- _EXERCISE INSTRUCTIONS_: Only the lines below between the ones containing "Sandwicheiras" and "Саме тому професійні", inclusive, are to be reproduced, each exactly as it stands.
^^^^^^^^
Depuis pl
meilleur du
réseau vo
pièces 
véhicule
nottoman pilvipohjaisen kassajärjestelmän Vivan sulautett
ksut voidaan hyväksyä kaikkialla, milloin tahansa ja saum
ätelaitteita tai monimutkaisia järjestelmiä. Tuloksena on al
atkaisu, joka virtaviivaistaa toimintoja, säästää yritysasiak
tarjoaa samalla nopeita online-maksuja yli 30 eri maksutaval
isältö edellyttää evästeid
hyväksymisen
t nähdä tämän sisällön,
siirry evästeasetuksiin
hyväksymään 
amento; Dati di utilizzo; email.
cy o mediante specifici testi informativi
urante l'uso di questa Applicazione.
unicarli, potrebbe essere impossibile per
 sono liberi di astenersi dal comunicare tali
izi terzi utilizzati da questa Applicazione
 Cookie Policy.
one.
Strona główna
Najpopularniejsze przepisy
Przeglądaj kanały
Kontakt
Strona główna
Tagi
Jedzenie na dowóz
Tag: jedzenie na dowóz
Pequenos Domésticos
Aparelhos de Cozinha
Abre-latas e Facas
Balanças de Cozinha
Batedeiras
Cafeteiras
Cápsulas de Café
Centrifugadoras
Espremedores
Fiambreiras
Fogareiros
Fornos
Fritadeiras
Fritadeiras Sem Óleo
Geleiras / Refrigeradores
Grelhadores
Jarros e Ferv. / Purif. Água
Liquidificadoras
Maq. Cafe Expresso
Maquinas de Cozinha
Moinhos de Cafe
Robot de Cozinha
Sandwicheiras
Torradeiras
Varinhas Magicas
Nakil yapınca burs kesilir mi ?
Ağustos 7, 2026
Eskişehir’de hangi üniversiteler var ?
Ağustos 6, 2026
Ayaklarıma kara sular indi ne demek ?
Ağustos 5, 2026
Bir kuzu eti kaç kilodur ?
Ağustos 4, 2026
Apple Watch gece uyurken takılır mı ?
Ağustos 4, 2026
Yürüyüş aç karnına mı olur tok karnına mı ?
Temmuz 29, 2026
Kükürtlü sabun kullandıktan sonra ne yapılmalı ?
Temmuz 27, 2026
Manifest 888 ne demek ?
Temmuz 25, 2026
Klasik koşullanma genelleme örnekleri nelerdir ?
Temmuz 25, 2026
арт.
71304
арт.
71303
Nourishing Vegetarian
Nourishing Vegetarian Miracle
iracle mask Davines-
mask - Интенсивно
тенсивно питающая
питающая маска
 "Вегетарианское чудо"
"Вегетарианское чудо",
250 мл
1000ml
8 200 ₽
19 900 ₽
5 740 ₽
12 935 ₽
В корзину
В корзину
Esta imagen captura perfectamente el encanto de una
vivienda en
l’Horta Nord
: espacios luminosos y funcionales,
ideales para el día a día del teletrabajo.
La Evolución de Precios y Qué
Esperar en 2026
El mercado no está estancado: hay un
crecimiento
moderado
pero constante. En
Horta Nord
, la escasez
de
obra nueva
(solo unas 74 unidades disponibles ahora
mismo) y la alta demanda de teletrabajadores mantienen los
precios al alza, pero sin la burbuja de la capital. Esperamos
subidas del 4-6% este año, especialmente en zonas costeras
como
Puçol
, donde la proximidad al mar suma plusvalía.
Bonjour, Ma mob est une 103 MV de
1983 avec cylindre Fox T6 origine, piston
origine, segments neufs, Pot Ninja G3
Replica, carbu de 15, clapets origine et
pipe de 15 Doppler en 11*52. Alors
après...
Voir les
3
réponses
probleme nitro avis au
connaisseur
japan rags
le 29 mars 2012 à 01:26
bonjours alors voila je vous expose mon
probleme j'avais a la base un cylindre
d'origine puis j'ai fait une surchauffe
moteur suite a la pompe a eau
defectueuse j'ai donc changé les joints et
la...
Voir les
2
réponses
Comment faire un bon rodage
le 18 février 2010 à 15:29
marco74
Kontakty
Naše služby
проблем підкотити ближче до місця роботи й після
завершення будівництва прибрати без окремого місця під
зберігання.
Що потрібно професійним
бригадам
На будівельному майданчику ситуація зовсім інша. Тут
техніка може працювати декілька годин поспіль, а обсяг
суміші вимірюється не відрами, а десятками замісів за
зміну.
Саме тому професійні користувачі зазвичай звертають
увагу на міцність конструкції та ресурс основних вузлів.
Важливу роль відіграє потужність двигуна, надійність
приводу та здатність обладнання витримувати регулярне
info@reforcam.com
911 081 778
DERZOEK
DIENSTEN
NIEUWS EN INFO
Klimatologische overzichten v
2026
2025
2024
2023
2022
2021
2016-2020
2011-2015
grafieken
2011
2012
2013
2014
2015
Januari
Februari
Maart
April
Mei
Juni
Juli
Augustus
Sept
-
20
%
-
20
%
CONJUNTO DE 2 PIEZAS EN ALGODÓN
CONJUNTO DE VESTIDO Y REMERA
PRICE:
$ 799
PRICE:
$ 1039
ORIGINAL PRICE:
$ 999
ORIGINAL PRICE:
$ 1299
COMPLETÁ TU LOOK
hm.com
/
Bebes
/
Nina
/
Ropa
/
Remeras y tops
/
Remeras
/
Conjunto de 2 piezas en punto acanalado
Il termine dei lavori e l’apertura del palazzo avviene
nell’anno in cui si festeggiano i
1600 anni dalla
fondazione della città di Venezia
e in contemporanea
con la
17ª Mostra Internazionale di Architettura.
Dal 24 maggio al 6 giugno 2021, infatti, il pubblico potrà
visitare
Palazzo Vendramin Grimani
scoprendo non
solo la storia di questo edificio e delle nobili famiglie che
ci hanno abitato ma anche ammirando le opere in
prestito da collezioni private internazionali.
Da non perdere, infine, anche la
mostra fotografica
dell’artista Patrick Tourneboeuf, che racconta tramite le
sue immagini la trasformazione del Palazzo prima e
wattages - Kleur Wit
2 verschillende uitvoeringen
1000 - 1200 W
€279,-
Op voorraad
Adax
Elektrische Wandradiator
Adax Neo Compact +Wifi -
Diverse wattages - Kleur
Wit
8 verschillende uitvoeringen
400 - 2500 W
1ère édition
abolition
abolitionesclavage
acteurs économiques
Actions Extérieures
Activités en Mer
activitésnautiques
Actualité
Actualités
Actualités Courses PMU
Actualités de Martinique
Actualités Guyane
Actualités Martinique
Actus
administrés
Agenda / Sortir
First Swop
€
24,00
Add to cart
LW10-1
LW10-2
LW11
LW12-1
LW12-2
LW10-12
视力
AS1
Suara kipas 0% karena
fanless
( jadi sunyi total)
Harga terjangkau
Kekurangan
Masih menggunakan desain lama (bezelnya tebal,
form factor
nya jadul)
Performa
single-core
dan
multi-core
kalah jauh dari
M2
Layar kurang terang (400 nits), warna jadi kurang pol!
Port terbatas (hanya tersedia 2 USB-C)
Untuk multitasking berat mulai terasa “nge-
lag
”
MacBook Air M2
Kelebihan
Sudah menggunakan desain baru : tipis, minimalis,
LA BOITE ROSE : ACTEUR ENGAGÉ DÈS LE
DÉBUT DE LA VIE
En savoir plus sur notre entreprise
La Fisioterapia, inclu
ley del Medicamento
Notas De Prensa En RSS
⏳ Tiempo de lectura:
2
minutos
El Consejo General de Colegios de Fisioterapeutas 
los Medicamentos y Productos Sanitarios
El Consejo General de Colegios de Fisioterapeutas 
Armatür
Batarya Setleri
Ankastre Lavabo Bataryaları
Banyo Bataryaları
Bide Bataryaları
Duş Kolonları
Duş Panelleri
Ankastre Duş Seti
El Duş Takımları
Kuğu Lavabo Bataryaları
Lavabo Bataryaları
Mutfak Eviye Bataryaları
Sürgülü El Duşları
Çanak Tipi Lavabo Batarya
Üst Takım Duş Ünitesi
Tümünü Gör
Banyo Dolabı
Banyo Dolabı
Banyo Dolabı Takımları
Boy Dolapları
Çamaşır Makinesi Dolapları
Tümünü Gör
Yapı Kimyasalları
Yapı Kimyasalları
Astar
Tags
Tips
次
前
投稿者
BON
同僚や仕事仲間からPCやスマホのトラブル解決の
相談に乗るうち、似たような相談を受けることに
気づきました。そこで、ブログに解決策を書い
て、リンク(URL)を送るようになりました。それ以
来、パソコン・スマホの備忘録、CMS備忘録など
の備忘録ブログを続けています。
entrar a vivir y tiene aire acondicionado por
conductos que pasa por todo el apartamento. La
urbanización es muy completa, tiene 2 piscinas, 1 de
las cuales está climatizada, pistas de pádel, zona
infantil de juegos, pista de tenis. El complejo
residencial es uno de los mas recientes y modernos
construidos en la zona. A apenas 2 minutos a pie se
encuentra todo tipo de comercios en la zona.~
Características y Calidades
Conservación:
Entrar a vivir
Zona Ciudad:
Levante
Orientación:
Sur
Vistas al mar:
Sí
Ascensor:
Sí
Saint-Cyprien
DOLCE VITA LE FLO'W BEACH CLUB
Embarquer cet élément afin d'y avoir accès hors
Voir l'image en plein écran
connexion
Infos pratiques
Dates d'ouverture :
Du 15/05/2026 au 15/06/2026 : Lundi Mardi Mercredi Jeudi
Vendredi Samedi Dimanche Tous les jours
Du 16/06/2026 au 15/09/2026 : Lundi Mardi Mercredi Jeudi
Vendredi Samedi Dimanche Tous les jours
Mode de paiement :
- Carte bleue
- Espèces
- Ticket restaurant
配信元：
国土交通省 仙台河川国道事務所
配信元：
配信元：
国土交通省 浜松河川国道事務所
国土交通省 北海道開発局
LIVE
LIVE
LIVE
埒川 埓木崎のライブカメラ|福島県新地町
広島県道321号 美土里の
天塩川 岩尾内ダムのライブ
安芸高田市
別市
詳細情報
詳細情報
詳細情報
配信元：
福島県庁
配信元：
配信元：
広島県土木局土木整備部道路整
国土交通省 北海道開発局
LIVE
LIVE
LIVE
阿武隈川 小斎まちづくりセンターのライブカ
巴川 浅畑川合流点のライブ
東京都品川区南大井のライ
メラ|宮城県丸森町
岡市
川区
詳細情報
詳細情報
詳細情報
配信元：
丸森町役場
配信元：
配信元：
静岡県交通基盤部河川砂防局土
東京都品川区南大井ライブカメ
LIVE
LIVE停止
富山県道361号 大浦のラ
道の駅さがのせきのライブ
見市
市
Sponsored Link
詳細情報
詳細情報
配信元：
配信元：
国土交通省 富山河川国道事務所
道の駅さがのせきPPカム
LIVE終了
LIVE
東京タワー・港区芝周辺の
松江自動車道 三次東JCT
^^^^^^^^
- _EXERCISE SOLUTION_:
Sandwicheiras
Torradeiras
Varinhas Magicas
Nakil yapınca burs kesilir mi ?
Ağustos 7, 2026
Eskişehir’de hangi üniversiteler var ?
Ağustos 6, 2026
Ayaklarıma kara sular indi ne demek ?
Ağustos 5, 2026
Bir kuzu eti kaç kilodur ?
Ağustos 4, 2026
Apple Watch gece uyurken takılır mı ?
Ağustos 4, 2026
Yürüyüş aç karnına mı olur tok karnına mı ?
Temmuz 29, 2026
Kükürtlü sabun kullandıktan sonra ne yapılmalı ?
Temmuz 27, 2026
Manifest 888 ne demek ?
Temmuz 25, 2026
Klasik koşullanma genelleme örnekleri nelerdir ?
Temmuz 25, 2026
арт.
71304
арт.
71303
Nourishing Vegetarian
Nourishing Vegetarian Miracle
iracle mask Davines-
mask - Интенсивно
тенсивно питающая
питающая маска
 "Вегетарианское чудо"
"Вегетарианское чудо",
250 мл
1000ml
8 200 ₽
19 900 ₽
5 740 ₽
12 935 ₽
В корзину
В корзину
Esta imagen captura perfectamente el encanto de una
vivienda en
l’Horta Nord
: espacios luminosos y funcionales,
ideales para el día a día del teletrabajo.
La Evolución de Precios y Qué
Esperar en 2026
El mercado no está estancado: hay un
crecimiento
moderado
pero constante. En
Horta Nord
, la escasez
de
obra nueva
(solo unas 74 unidades disponibles ahora
mismo) y la alta demanda de teletrabajadores mantienen los
precios al alza, pero sin la burbuja de la capital. Esperamos
subidas del 4-6% este año, especialmente en zonas costeras
como
Puçol
, donde la proximidad al mar suma plusvalía.
Bonjour, Ma mob est une 103 MV de
1983 avec cylindre Fox T6 origine, piston
origine, segments neufs, Pot Ninja G3
Replica, carbu de 15, clapets origine et
pipe de 15 Doppler en 11*52. Alors
après...
Voir les
3
réponses
probleme nitro avis au
connaisseur
japan rags
le 29 mars 2012 à 01:26
bonjours alors voila je vous expose mon
probleme j'avais a la base un cylindre
d'origine puis j'ai fait une surchauffe
moteur suite a la pompe a eau
defectueuse j'ai donc changé les joints et
la...
Voir les
2
réponses
Comment faire un bon rodage
le 18 février 2010 à 15:29
marco74
Kontakty
Naše služby
проблем підкотити ближче до місця роботи й після
завершення будівництва прибрати без окремого місця під
зберігання.
Що потрібно професійним
бригадам
На будівельному майданчику ситуація зовсім інша. Тут
техніка може працювати декілька годин поспіль, а обсяг
суміші вимірюється не відрами, а десятками замісів за
зміну.
Саме тому професійні користувачі зазвичай звертають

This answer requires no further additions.